Assigned task: Of the records that follow, copy only the lines from the line containing "Shipping Policy" to the line containing "Korisni linkovi", both included, exactly as written.

------ The records ------

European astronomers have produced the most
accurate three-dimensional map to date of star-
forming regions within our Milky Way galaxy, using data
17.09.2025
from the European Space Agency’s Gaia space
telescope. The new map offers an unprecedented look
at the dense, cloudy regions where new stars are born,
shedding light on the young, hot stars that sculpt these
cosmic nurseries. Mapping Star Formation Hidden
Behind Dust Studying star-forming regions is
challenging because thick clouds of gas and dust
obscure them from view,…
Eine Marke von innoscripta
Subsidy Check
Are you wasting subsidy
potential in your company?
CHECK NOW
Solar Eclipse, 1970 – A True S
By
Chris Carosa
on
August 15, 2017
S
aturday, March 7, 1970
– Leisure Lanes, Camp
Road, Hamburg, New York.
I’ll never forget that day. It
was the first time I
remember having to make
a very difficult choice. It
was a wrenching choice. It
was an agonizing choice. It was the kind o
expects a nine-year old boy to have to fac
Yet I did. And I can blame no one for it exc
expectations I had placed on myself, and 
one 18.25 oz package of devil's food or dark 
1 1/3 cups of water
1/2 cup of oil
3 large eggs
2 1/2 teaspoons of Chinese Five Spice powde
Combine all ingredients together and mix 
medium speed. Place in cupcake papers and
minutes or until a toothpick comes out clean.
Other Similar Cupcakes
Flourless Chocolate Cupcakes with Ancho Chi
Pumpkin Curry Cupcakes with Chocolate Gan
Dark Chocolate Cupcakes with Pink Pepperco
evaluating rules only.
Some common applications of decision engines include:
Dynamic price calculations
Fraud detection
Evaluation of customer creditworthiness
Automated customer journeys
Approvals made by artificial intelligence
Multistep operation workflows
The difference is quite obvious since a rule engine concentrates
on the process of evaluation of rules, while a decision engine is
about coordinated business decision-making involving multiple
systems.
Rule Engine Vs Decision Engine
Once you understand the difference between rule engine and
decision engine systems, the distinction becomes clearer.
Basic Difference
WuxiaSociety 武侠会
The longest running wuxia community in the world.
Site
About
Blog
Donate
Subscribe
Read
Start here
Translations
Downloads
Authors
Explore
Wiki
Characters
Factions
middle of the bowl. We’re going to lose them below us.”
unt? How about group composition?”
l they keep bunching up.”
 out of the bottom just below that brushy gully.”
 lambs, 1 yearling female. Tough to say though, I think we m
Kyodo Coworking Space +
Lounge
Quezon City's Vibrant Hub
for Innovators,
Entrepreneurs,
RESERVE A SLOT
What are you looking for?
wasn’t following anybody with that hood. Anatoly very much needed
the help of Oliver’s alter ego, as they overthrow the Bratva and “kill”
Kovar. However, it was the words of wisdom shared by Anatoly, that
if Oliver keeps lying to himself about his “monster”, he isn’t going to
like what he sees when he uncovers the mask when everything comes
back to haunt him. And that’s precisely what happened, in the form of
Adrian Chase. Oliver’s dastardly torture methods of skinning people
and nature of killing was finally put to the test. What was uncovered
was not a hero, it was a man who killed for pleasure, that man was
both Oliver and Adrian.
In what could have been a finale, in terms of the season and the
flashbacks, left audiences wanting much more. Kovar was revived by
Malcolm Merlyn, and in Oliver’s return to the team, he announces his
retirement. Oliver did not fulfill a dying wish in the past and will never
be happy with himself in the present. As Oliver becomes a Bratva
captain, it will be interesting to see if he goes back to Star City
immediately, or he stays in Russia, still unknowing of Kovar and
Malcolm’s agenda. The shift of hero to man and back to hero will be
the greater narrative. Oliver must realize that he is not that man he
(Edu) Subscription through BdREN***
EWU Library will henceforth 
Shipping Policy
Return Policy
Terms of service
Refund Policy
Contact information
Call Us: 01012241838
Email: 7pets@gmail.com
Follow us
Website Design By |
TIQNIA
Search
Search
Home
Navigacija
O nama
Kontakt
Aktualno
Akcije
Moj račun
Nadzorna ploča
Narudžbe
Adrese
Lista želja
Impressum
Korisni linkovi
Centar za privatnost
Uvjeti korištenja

------

Solution below:
Shipping Policy
Return Policy
Terms of service
Refund Policy
Contact information
Call Us: 01012241838
Email: 7pets@gmail.com
Follow us
Website Design By |
TIQNIA
Search
Search
Home
Navigacija
O nama
Kontakt
Aktualno
Akcije
Moj račun
Nadzorna ploča
Narudžbe
Adrese
Lista želja
Impressum
Korisni linkovi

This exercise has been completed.